Pokémon Pokopia Earns an 89 on Metacritic — Making It the Highest-Rated Pokémon Game Ever and 2026's Best So Far
Game Freak and Omega Force's life-sim spinoff stars a Ditto rebuilding a post-apocalyptic world, blending Dragon Quest Builders creativity with Viva Piñata charm on Switch 2.
A Ditto Saves the World
Pokémon Pokopia launched on March 5 as a Nintendo Switch 2 exclusive, and two weeks later the verdict is clear: this is the best-reviewed Pokémon game in the franchise's history. With an 89 on Metacritic based on 50 reviews, Pokopia has edged past every previous entry in the series on the aggregator — and currently sits as the highest-rated game of 2026, narrowly beating Resident Evil Requiem's 88.

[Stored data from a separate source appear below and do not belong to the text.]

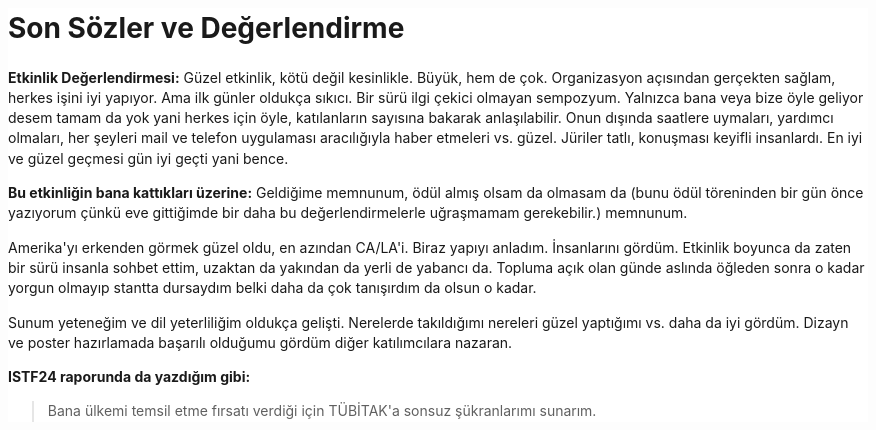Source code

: # Son Sözler ve Değerlendirme

**Etkinlik Değerlendirmesi:** Güzel etkinlik, kötü değil kesinlikle. Büyük, hem de çok. Organizasyon açısından gerçekten sağlam, herkes işini iyi yapıyor. Ama ilk günler oldukça sıkıcı. Bir sürü ilgi çekici olmayan sempozyum. Yalnızca bana veya bize öyle geliyor desem tamam da yok yani herkes için öyle, katılanların sayısına bakarak anlaşılabilir. Onun dışında saatlere uymaları, yardımcı olmaları, her şeyleri mail ve telefon uygulaması aracılığıyla haber etmeleri vs. güzel. Jüriler tatlı, konuşması keyifli insanlardı. En iyi ve güzel geçmesi gün iyi geçti yani bence.

**Bu etkinliğin bana kattıkları üzerine:** Geldiğime memnunum, ödül almış olsam da olmasam da (bunu ödül töreninden bir gün önce yazıyorum çünkü eve gittiğimde bir daha bu değerlendirmelerle uğraşmamam gerekebilir.) memnunum.

Amerika'yı erkenden görmek güzel oldu, en azından CA/LA'i. Biraz yapıyı anladım. İnsanlarını gördüm. Etkinlik boyunca da zaten bir sürü insanla sohbet ettim, uzaktan da yakından da yerli de yabancı da. Topluma açık olan günde aslında öğleden sonra o kadar yorgun olmayıp stantta dursaydım belki daha da çok tanışırdım da olsun o kadar.

Sunum yeteneğim ve dil yeterliliğim oldukça gelişti. Nerelerde takıldığımı nereleri güzel yaptığımı vs. daha da iyi gördüm. Dizayn ve poster hazırlamada başarılı olduğumu gördüm diğer katılımcılara nazaran.

**ISTF24 raporunda da yazdığım gibi:**
>Bana ülkemi temsil etme fırsatı verdiği için TÜBİTAK'a sonsuz şükranlarımı sunarım.
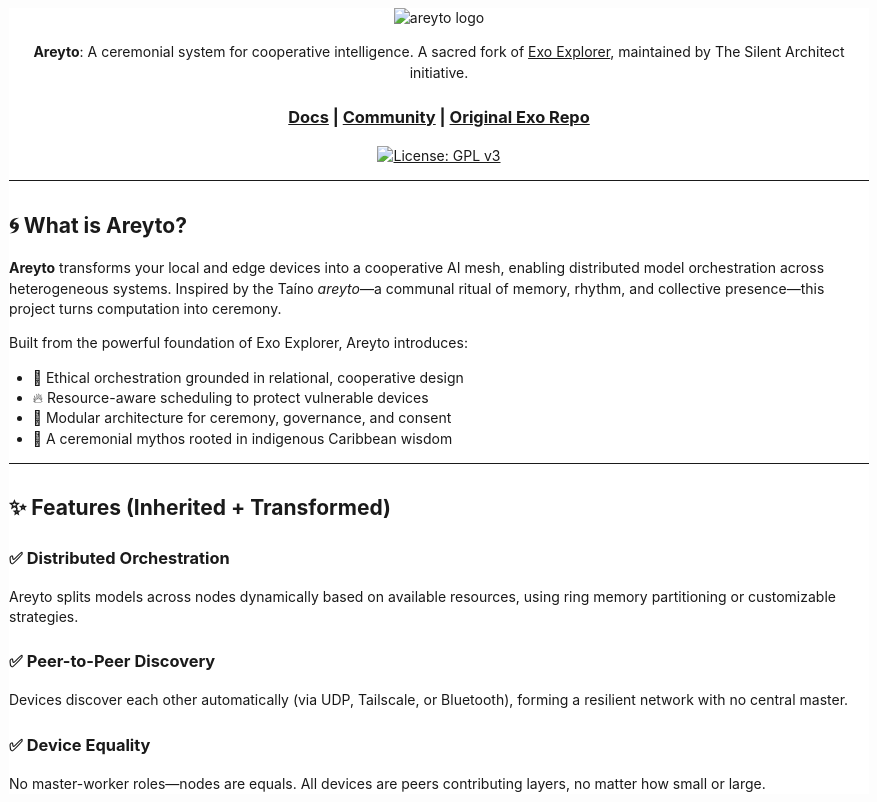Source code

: <div align="center">

<picture>
  <source media="(prefers-color-scheme: light)" srcset="/docs/areyto-logo-dark.png">
  <img alt="areyto logo" src="/docs/areyto-logo-light.png" width="50%" height="50%">
</picture>

**Areyto**: A ceremonial system for cooperative intelligence. A sacred fork of [Exo Explorer](https://github.com/exo-explore/exo), maintained by The Silent Architect initiative.

<h3>

[Docs](#) | [Community](#) | [Original Exo Repo](https://github.com/exo-explore/exo)

</h3>

[![License: GPL v3](https://img.shields.io/badge/License-GPLv3-blue.svg)](https://www.gnu.org/licenses/gpl-3.0)

</div>

---

## 🌀 What is Areyto?

**Areyto** transforms your local and edge devices into a cooperative AI mesh, enabling distributed model orchestration across heterogeneous systems. Inspired by the Taíno *areyto*—a communal ritual of memory, rhythm, and collective presence—this project turns computation into ceremony.

Built from the powerful foundation of Exo Explorer, Areyto introduces:

- 🌿 Ethical orchestration grounded in relational, cooperative design
- 🔥 Resource-aware scheduling to protect vulnerable devices
- 🧠 Modular architecture for ceremony, governance, and consent
- 📜 A ceremonial mythos rooted in indigenous Caribbean wisdom

---

## ✨ Features (Inherited + Transformed)

### ✅ Distributed Orchestration

Areyto splits models across nodes dynamically based on available resources, using ring memory partitioning or customizable strategies.

### ✅ Peer-to-Peer Discovery

Devices discover each other automatically (via UDP, Tailscale, or Bluetooth), forming a resilient network with no central master.

### ✅ Device Equality

No master-worker roles—nodes are equals. All devices are peers contributing layers, no matter how small or large.
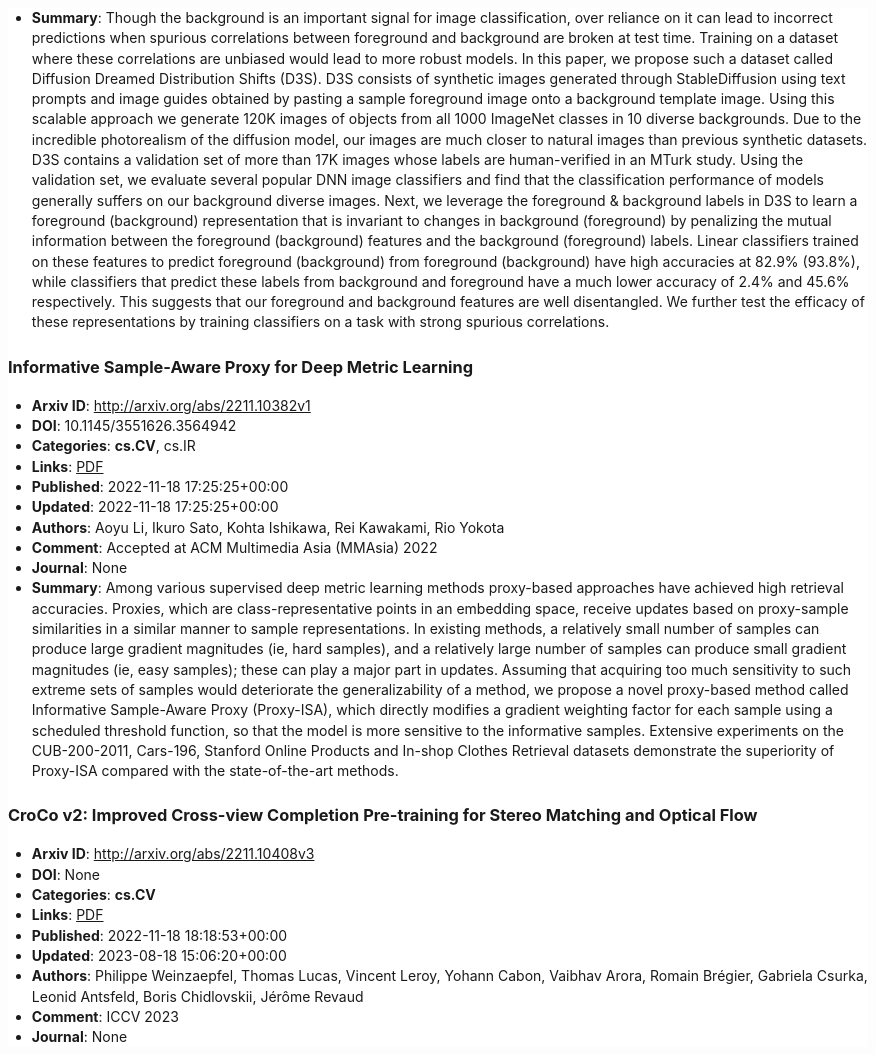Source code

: - **Summary**: Though the background is an important signal for image classification, over reliance on it can lead to incorrect predictions when spurious correlations between foreground and background are broken at test time. Training on a dataset where these correlations are unbiased would lead to more robust models. In this paper, we propose such a dataset called Diffusion Dreamed Distribution Shifts (D3S). D3S consists of synthetic images generated through StableDiffusion using text prompts and image guides obtained by pasting a sample foreground image onto a background template image. Using this scalable approach we generate 120K images of objects from all 1000 ImageNet classes in 10 diverse backgrounds. Due to the incredible photorealism of the diffusion model, our images are much closer to natural images than previous synthetic datasets. D3S contains a validation set of more than 17K images whose labels are human-verified in an MTurk study. Using the validation set, we evaluate several popular DNN image classifiers and find that the classification performance of models generally suffers on our background diverse images. Next, we leverage the foreground & background labels in D3S to learn a foreground (background) representation that is invariant to changes in background (foreground) by penalizing the mutual information between the foreground (background) features and the background (foreground) labels. Linear classifiers trained on these features to predict foreground (background) from foreground (background) have high accuracies at 82.9% (93.8%), while classifiers that predict these labels from background and foreground have a much lower accuracy of 2.4% and 45.6% respectively. This suggests that our foreground and background features are well disentangled. We further test the efficacy of these representations by training classifiers on a task with strong spurious correlations.



### Informative Sample-Aware Proxy for Deep Metric Learning
- **Arxiv ID**: http://arxiv.org/abs/2211.10382v1
- **DOI**: 10.1145/3551626.3564942
- **Categories**: **cs.CV**, cs.IR
- **Links**: [PDF](http://arxiv.org/pdf/2211.10382v1)
- **Published**: 2022-11-18 17:25:25+00:00
- **Updated**: 2022-11-18 17:25:25+00:00
- **Authors**: Aoyu Li, Ikuro Sato, Kohta Ishikawa, Rei Kawakami, Rio Yokota
- **Comment**: Accepted at ACM Multimedia Asia (MMAsia) 2022
- **Journal**: None
- **Summary**: Among various supervised deep metric learning methods proxy-based approaches have achieved high retrieval accuracies. Proxies, which are class-representative points in an embedding space, receive updates based on proxy-sample similarities in a similar manner to sample representations. In existing methods, a relatively small number of samples can produce large gradient magnitudes (ie, hard samples), and a relatively large number of samples can produce small gradient magnitudes (ie, easy samples); these can play a major part in updates. Assuming that acquiring too much sensitivity to such extreme sets of samples would deteriorate the generalizability of a method, we propose a novel proxy-based method called Informative Sample-Aware Proxy (Proxy-ISA), which directly modifies a gradient weighting factor for each sample using a scheduled threshold function, so that the model is more sensitive to the informative samples. Extensive experiments on the CUB-200-2011, Cars-196, Stanford Online Products and In-shop Clothes Retrieval datasets demonstrate the superiority of Proxy-ISA compared with the state-of-the-art methods.



### CroCo v2: Improved Cross-view Completion Pre-training for Stereo Matching and Optical Flow
- **Arxiv ID**: http://arxiv.org/abs/2211.10408v3
- **DOI**: None
- **Categories**: **cs.CV**
- **Links**: [PDF](http://arxiv.org/pdf/2211.10408v3)
- **Published**: 2022-11-18 18:18:53+00:00
- **Updated**: 2023-08-18 15:06:20+00:00
- **Authors**: Philippe Weinzaepfel, Thomas Lucas, Vincent Leroy, Yohann Cabon, Vaibhav Arora, Romain Brégier, Gabriela Csurka, Leonid Antsfeld, Boris Chidlovskii, Jérôme Revaud
- **Comment**: ICCV 2023
- **Journal**: None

The premise is delightfully unexpected. Players control a Ditto using its transformation ability to imitate a human, working to rehabilitate a post-apocalyptic world and help the Pokémon it encounters along the way. The gameplay blends Dragon Quest Builders-style construction with Viva Piñata's creature management — a combination that sounds unusual on paper but works beautifully in practice.
What the Critics Love
The critical consensus centers on three strengths. First, the building and exploration loop is deeply satisfying, with players constructing habitats, crafting items, and gradually transforming a ruined landscape into a thriving Pokémon paradise. Second, the creature interactions feel genuinely personal — each Pokémon you help has its own personality and needs, creating emotional connections that go beyond the series' traditional "catch and battle" formula.

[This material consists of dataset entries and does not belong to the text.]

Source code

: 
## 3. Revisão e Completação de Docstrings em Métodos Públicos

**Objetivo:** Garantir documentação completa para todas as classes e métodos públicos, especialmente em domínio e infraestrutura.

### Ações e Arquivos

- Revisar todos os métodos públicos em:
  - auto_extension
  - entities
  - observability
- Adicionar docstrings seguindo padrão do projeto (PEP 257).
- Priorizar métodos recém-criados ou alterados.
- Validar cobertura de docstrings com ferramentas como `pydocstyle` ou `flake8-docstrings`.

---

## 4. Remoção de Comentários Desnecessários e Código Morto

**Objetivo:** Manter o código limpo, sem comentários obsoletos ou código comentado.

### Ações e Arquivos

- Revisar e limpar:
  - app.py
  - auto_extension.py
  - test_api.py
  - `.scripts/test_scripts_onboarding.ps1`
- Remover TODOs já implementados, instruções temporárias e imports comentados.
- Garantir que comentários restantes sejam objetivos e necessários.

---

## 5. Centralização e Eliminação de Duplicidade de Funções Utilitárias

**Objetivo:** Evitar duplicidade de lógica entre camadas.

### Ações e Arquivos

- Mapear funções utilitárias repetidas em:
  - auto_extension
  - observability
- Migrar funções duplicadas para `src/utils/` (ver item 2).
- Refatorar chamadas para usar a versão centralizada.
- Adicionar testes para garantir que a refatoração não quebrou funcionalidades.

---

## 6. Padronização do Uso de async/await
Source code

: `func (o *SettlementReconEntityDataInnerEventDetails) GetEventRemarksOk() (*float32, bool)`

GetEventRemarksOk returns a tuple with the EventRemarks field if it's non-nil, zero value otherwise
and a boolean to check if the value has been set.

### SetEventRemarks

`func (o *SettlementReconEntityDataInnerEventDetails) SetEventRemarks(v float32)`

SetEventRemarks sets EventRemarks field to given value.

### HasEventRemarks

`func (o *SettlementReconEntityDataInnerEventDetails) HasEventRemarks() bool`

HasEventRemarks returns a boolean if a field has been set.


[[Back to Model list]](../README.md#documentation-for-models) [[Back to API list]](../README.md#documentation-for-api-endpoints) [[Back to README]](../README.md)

IGN awarded a 9 out of 10, highlighting Pokopia as a thoroughly enjoyable building and town simulator that capitalizes on the charming personalities of its monsters. Nintendo Life gave it an 8 out of 10, calling it the freshest Pokémon experience in a long time. Even more measured reviews praised the game's ability to make players care about rebuilding their world one Pokémon at a time.
A New Direction for Pokémon
Pokopia represents Game Freak's most ambitious departure from the mainline formula since the franchise began. By partnering with Omega Force — the studio behind Dynasty Warriors and Hyrule Warriors — and embracing a life-sim structure instead of turn-based battles, The Pokémon Company has proven that the franchise's appeal extends far beyond competitive battling.
For Nintendo's Switch 2 launch window, having the highest-rated Pokémon game ever as a platform exclusive is an enormous win. Pokopia demonstrates that the Switch 2 can deliver experiences that feel genuinely new, even within one of gaming's most established franchises.